Cached patterns

When a pattern is cached, its contents are read from the cache instead of the pattern file. Anything inside the pattern is cached, including any PHP code and nested patterns.

The main reason to cache a pattern is to avoid executing it every time it is used, specially if it contains instructions that are very resource demanding. While the pattern is in cache, it will be served instantly, no matter how long it took to parse it the first time it was used.

When combined with the ability to create structures of nested patterns, cached patterns can become a powerful tool to create high performance websites.

The main way to specify which patterns you want to cache is by adding them to the cachedPatterns key in the Patterns configuration file, /config/Patterns.config.php, like this:

<?php
namespace Cherrycake;
$PatternsConfig = [
"cachedPatterns" => [
"helloworld.html" => [
"cacheTtl" => \Cherrycake\CACHE_TTL_1_MINUTE
]
]
];

This would cause the helloworld.html pattern to be parsed the first time it is used, and then stored in cache for one minute.

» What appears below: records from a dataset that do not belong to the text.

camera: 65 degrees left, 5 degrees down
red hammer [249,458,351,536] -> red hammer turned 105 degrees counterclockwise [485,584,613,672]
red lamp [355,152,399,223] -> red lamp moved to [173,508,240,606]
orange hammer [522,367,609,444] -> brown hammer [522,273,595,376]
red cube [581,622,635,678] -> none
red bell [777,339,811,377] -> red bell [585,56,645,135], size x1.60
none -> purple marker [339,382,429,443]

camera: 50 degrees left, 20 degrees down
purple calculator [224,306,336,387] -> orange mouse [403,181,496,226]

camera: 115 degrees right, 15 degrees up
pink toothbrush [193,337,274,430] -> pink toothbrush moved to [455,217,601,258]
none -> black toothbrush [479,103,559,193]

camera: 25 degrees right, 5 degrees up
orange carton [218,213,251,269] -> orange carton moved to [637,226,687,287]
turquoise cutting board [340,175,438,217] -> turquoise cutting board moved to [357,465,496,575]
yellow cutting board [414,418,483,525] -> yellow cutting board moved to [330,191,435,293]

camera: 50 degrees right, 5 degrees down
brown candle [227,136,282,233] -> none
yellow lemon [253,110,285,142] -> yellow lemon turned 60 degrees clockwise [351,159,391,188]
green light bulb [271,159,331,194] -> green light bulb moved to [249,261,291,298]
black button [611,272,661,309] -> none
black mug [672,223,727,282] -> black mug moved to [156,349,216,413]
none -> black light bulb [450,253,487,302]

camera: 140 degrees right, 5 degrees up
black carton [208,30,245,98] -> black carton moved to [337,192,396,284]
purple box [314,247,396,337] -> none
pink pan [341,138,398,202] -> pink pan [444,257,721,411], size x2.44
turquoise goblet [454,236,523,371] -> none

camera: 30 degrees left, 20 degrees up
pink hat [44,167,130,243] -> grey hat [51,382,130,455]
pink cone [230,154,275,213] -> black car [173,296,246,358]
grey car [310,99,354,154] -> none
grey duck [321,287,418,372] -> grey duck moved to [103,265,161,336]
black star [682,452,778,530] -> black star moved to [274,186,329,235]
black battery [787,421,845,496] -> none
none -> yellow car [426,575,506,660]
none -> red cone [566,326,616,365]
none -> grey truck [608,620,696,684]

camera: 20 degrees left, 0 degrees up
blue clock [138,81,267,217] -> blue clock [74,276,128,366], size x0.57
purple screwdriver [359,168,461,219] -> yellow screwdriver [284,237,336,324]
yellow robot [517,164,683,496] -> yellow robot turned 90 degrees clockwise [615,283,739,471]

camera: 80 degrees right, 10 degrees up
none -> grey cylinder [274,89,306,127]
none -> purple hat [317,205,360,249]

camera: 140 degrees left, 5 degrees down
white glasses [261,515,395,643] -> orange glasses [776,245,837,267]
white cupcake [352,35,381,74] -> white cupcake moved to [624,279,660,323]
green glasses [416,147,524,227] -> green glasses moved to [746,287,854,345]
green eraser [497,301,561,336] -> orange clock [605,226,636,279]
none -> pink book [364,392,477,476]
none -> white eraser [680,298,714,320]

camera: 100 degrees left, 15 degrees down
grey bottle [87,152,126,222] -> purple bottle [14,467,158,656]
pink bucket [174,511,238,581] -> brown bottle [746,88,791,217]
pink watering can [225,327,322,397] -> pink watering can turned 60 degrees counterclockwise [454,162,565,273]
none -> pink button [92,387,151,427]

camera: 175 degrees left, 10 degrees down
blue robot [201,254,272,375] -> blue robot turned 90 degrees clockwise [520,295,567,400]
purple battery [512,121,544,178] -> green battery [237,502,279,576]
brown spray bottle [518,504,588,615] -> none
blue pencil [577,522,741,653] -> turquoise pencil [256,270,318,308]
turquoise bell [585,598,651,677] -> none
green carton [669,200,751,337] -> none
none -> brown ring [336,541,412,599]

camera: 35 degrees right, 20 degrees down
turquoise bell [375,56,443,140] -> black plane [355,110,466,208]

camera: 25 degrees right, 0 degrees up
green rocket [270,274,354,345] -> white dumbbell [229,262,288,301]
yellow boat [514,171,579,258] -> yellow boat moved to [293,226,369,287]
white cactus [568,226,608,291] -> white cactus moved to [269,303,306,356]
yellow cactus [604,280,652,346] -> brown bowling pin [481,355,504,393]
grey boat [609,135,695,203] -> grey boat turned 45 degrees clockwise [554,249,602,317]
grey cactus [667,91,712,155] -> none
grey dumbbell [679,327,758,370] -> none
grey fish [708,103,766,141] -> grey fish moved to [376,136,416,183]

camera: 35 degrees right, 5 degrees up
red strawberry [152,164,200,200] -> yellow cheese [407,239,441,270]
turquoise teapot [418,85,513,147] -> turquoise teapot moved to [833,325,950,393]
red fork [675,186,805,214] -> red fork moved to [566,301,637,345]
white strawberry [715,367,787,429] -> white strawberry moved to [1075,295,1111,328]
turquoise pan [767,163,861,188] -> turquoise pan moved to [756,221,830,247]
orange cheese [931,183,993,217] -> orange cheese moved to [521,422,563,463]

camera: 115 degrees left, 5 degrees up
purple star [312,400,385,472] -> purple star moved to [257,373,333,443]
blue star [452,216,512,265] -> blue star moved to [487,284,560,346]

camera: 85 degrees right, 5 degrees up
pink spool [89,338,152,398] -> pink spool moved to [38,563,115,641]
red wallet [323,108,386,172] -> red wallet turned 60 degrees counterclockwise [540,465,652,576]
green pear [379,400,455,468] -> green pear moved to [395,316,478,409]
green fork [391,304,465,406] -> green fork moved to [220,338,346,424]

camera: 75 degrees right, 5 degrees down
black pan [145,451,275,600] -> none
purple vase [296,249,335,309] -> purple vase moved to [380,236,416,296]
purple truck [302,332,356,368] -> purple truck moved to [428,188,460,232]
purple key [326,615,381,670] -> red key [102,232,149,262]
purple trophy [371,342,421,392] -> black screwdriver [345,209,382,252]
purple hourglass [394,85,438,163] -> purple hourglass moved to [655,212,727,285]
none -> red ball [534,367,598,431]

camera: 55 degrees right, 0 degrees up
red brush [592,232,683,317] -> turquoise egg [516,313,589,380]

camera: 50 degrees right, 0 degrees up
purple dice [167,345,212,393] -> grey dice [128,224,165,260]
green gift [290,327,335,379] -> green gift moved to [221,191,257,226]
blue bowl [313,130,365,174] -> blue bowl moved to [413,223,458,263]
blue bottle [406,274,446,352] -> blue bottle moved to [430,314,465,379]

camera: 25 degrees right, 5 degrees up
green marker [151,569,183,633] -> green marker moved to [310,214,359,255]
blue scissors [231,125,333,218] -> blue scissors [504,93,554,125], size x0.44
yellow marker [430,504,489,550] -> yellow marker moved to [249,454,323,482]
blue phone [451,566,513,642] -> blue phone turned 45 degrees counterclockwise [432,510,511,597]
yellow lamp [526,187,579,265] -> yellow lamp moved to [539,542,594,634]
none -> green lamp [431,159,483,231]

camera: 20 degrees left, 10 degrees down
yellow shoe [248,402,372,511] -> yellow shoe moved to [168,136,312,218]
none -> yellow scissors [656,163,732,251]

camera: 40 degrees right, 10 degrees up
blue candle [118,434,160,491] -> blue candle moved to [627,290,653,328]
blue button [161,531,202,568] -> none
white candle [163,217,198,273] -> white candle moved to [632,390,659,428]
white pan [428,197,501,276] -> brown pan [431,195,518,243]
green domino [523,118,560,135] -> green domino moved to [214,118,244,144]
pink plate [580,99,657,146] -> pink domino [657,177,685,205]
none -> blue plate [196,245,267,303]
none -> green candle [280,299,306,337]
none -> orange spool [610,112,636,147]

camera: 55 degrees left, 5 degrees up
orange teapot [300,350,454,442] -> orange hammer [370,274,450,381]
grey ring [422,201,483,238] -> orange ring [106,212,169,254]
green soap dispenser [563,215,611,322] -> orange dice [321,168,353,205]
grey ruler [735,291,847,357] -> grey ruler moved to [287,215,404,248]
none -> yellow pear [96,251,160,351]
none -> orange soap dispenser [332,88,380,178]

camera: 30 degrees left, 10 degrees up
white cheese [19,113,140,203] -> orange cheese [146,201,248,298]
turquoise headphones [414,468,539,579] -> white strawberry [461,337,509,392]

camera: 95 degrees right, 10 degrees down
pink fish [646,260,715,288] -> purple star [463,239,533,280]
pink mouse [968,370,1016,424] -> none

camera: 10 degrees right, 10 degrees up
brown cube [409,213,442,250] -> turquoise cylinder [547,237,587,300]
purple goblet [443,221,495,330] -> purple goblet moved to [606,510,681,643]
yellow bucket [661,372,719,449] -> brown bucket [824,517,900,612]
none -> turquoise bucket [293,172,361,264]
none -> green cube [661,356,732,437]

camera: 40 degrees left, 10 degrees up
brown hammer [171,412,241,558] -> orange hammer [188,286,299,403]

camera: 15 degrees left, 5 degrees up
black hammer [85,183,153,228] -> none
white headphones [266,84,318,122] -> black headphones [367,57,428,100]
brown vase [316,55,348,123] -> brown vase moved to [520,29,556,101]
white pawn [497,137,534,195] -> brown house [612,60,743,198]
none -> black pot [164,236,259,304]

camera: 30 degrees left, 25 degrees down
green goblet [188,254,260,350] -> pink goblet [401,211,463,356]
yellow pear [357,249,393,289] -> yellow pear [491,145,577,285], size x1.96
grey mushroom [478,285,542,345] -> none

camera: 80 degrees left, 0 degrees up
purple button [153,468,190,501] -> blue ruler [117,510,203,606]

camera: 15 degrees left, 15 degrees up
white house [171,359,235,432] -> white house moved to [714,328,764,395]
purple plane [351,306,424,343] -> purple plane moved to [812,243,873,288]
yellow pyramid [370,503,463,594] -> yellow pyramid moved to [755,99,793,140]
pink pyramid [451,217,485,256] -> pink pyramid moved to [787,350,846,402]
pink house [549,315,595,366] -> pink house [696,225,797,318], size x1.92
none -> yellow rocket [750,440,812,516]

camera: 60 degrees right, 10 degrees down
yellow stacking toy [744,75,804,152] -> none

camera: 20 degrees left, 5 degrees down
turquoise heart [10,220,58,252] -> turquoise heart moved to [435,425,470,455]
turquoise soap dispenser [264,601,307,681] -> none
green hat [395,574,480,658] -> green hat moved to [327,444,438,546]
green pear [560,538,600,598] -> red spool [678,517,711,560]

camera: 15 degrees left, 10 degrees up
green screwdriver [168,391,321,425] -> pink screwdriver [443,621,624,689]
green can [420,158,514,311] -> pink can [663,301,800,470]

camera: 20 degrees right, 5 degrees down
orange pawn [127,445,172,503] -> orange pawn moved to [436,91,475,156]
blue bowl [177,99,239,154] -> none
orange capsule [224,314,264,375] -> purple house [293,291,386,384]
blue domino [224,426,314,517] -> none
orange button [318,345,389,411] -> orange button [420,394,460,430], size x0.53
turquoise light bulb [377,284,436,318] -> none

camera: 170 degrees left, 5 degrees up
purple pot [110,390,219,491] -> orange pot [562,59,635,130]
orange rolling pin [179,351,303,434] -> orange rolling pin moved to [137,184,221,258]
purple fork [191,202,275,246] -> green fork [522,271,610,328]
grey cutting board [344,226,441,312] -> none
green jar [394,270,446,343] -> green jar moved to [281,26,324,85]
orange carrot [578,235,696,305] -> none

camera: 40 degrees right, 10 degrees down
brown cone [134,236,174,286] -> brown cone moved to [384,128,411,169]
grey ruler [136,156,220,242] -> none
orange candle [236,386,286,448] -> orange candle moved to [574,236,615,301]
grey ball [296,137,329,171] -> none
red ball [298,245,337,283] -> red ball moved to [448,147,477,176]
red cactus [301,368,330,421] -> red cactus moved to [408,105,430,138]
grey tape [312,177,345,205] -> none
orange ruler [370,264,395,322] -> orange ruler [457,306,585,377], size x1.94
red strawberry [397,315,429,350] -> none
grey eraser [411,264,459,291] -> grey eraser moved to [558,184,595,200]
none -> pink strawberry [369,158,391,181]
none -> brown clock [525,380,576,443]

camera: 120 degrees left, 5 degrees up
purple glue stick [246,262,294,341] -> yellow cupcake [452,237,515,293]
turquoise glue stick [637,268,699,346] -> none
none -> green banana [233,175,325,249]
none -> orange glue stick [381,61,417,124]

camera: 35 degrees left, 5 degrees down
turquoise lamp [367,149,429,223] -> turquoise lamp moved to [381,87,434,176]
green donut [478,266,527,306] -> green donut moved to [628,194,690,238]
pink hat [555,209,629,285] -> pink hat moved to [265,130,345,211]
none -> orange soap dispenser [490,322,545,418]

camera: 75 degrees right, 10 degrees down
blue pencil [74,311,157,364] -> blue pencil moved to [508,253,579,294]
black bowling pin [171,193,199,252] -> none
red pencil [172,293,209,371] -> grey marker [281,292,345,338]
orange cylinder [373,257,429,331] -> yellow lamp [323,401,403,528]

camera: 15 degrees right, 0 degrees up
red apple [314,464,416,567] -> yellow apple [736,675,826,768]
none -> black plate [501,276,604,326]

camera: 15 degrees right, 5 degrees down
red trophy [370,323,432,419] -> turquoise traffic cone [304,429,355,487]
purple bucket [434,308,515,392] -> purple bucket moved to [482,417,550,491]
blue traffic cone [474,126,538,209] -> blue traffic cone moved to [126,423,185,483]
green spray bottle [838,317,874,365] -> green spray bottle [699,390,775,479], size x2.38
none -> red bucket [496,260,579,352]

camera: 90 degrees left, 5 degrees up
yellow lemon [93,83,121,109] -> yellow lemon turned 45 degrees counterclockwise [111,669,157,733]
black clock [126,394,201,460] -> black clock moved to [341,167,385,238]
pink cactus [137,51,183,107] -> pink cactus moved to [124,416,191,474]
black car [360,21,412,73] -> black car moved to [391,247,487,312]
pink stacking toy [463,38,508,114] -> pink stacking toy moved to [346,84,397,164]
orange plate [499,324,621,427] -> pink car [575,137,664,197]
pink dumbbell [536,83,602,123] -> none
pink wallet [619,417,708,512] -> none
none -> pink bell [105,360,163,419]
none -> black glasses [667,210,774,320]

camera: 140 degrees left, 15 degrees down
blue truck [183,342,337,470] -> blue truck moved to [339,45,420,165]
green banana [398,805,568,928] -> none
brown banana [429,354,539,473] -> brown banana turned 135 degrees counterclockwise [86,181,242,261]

During that minute, every other time the same pattern is used, the cached parsed result will be used instead. After one minute, the TTL will expire and the pattern will be parsed again on the next use. See Working with Cache for more details on this concepts.

Removing a pattern from cache

If you want to remove a pattern from the cache before its TTL expiration time arrives, use the Patterns::clearCache method, here's an example:

$e->Patterns->clearCache("helloworld.html");

See this example working in the Cherrycake documentation examples page.